• [Quoted passage]
»»

We walk toward the communal dining room, where some of the producers of artisanal food products have gathered to display their produce to the guests. On the way we pass the bulletin board that announces the date of the approaching “raw food” week. Four times a year, community members spend a week eating only raw food that is not cooked or processed; every Shabbat, they fast from Friday evening to Saturday night; they consume salt only on alternate days, and there are also weeks when they all refrain from eating sugar.

Celia Bat Israel has always loved sweet things. “In the 1970s, when we came to Israel and changed our diet, we left most of the sweets behind,” says her husband, Avior. “Celia worriedly asked what would happen, and I suggested that she try to prepare sweets from natural and healthful ingredients.” Since then, Celia has specialized in preparing vegan sweets (which are sold under the name Nature’s Sweets). Some of them imitate American favorites like Snickers and Mars candy bars; others are made of a carob substitute for chocolate; and the best ones, like the divine peanut butter toffee candies, are made from a nut paste and sweetened with honey collected by community members.

Yaheli Bat Israel prepares 12 types of pickled vegetables under the brand name Quintessence Foods. Aliram Ben Israel squeezes and prepares delicious fruit and herb juices, with the label Etz Haim: “Jerusalem Sunrise” contains hibiscus, cinnamon, fresh ginger juice and apple juice, and “Perpetual Energy” is a green tea seasoned with cardamom and stevia.

««

Data excerpts:
»»

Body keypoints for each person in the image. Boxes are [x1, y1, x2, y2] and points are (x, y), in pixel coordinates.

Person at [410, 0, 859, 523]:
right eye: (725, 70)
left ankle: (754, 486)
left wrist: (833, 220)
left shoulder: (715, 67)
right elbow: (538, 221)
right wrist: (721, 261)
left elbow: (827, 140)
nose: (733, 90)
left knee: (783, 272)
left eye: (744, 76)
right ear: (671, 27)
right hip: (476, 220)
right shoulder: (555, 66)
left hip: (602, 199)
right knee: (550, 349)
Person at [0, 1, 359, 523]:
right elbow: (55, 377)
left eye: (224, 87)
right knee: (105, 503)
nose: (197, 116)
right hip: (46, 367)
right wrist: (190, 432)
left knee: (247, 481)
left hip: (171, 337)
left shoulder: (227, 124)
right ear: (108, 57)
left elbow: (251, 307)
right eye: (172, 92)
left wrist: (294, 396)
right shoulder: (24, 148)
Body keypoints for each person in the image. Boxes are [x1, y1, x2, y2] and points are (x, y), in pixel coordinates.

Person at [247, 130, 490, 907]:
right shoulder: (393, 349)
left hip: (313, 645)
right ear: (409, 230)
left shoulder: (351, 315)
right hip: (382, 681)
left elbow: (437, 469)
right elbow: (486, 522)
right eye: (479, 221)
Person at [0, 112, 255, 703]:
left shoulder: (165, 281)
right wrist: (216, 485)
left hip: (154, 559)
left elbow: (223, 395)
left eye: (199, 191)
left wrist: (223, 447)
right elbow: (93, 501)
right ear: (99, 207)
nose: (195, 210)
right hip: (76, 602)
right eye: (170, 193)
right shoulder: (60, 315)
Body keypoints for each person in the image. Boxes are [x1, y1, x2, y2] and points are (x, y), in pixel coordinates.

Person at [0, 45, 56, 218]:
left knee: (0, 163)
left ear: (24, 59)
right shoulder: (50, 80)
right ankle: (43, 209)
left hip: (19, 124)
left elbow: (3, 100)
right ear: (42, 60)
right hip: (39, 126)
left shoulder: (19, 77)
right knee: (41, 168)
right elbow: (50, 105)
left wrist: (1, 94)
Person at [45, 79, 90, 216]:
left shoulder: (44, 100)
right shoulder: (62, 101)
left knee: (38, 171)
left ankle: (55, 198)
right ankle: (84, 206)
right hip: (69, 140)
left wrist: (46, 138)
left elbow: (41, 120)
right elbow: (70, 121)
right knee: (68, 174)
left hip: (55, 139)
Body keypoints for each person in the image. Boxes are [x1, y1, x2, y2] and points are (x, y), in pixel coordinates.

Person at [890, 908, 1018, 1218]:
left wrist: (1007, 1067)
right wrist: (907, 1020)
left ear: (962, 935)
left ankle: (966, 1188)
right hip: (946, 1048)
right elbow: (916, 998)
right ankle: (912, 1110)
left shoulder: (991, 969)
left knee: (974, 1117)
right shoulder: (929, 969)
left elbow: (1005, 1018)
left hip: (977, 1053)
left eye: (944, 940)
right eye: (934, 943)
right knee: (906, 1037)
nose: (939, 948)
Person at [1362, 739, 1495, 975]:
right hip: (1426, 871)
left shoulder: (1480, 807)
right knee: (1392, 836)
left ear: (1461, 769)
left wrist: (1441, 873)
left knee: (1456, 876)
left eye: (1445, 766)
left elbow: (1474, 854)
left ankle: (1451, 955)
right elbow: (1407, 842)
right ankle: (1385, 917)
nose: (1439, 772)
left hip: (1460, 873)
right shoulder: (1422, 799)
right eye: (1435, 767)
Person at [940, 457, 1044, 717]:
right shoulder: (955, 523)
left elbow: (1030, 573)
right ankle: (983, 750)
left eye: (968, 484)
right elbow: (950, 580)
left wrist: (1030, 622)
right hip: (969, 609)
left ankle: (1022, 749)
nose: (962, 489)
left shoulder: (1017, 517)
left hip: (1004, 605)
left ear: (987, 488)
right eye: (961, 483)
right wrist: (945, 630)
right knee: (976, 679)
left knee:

««

• [Exercise A]
According to the passage about the community's food producers, how often do members spend a week eating only raw food?
• [Exercise B]
Write the next part of the passage about the community's food producers, picking up after its final sentence.

• [Response box A]
Four times a year.

• [Response box B]
Dan Peretz

In a tiny workshop in the center of the village, Ilait and Rafaya are preparing and drying pasta made from whole wheat or buckwheat flour. “I took over for my mother, who began by preparing pasta by hand. During the first decade we didn’t even have a pasta machine,” says Ilait. “Her mother, who was my best friend and who was born in Birmingham, Alabama, was a wonderful cook,” adds Rafaya, a professional chef who travels the world to spread the word about vegan cooking, and urges the visitors to taste her No Meat Balls pasta (the brand name is The Pipes of Life).

Next to the tiny atelier of Ilana Simhaya, piles of kale and other vegetables are waiting to be dried. For over a generation she has been preparing a selection of dried fruit and vegetable snacks, seasoned nuts and seeds and a selection of crackers.

Dan Peretz

Boaz Ben Israel’s ice cream parlor – the shop window displays dozens of flavors of ice cream based on soy milk and organic fruit purees – is one of the most popular places in the village and one of the few visited by people outside the community. “I’ve been making ice cream for 10 years, but only a year ago did I fly to Italy to take a gelato course,” says Boaz. “I’ve been a vegan from birth, so I couldn’t taste a single ice cream they prepare, except for sorbets that I’ll also be making soon.”

According to Avieli, the Hebrew Israelites’ dietary regime is “related to their world view about repairing the injustice caused to the African slaves. The body can be a slave, but the soul will remain free. The basic assumption is that Creation is perfect; all that is needed is to be cleansed of man’s injustices, whether those caused to the black man in Africa or the injustices of mankind in general.”

Otentivee, 16 Hapoalim Street, Dimona, 053-522-5632. www.otentivee.co.il (Order products delivered to your home, including those made by other members of the community, or you can come to buy and eat on the premises)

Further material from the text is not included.